Nawet Jan Rokita nie zdzierżył w kwestii stanowienia prawa przez PiS, a tygodnik „Sieci” udzielił łamów na krytykę: „Warto spojrzeć prawdzie w oczy. Orzekając, iż zmiana ponad stu przepisów kodeksu [karnego] nie jest w ogóle zmianą kodeksu, Kuchciński ośmieszył się jako marszałek Sejmu. PiS zaś, uchwalając następnie w ciągu 48 godzin praktycznie nowy kodeks, z pogwałceniem procedur, sprawiło sobie kilka potencjalnych kłopotów na przyszłość. (…) rozstrzygnięcie Kuchcińskiego i to, co się po nim wydarzyło w Sejmie z Kodeksem karnym, stanie się już rychło jednym z koronnych argumentów w polsko-unijnym sporze o praworządność”.

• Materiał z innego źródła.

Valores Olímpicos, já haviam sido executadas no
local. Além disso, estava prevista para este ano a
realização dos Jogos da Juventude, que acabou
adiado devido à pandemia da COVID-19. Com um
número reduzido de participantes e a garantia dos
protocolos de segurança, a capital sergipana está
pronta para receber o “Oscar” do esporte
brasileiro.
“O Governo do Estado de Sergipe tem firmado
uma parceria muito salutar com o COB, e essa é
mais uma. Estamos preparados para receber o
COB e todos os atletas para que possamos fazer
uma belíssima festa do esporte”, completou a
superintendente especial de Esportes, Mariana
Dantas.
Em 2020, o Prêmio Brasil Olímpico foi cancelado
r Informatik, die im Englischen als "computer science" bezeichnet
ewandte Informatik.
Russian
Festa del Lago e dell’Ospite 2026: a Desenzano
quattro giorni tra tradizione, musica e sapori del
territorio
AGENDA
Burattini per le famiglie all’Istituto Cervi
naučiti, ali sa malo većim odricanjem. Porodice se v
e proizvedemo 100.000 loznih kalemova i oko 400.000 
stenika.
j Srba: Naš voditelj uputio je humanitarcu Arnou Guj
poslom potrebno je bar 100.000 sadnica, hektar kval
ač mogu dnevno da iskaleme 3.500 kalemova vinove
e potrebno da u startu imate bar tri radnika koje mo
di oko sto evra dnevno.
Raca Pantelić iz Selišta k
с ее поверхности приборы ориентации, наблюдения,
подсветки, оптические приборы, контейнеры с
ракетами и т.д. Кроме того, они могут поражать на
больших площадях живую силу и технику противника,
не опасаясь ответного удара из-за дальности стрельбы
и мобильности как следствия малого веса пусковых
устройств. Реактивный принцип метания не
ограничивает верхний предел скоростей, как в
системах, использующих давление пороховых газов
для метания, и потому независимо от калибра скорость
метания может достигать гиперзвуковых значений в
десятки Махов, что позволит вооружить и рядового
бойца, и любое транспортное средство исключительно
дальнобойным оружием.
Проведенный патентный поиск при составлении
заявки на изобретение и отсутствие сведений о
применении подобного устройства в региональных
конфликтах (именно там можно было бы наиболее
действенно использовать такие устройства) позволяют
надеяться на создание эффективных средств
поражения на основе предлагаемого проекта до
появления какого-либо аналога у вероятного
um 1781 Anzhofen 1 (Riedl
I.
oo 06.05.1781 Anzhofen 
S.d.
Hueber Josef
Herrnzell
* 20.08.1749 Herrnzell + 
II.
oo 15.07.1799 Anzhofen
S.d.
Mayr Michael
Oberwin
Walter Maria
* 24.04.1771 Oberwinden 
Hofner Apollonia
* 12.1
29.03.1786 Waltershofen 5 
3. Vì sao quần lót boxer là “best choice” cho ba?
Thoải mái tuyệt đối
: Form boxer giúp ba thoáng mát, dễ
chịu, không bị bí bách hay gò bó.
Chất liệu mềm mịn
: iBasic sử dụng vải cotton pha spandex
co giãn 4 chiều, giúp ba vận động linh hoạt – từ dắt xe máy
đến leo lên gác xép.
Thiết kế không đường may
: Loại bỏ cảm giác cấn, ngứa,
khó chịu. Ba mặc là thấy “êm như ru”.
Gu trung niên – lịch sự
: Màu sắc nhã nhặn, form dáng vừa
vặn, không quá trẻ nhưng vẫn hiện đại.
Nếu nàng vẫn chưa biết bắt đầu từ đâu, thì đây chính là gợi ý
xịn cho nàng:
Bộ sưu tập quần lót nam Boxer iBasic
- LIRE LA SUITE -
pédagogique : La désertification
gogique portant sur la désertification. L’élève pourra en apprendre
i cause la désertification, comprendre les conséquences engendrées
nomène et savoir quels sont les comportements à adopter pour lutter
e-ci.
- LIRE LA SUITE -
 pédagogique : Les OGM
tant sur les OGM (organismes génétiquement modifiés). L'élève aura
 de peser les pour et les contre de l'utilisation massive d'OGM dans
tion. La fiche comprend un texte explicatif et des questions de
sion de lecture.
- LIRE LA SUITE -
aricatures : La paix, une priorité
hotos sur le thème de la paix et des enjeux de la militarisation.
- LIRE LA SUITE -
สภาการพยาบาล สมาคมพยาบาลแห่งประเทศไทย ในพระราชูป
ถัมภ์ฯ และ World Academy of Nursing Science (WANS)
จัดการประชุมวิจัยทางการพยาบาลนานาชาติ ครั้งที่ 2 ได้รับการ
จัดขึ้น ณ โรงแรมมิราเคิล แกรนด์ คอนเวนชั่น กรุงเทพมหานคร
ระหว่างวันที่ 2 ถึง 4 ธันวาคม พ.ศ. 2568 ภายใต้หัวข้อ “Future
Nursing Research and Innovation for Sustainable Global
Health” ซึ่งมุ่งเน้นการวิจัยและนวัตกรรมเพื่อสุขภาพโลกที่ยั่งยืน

Szef „Przeglądu” Jerzy Domański pisze otwartym tekstem: „Premierami bywali w Polsce ludzie, którzy do tej funkcji nie dorastali. Ale nawet oni nie mieli na koncie tylu kłamstw, co Morawiecki. I nie wygłosili tylu żenujących głupot. Na czele z tą, że w latach 1944–1989 nie było państwa polskiego. Morawiecki kłamał, że jako szef banku nie dawał kredytów we frankach szwajcarskich. Kłamie też w sprawie 15-hektarowej działki kupionej od kardynała Gulbinowicza za 700 tys.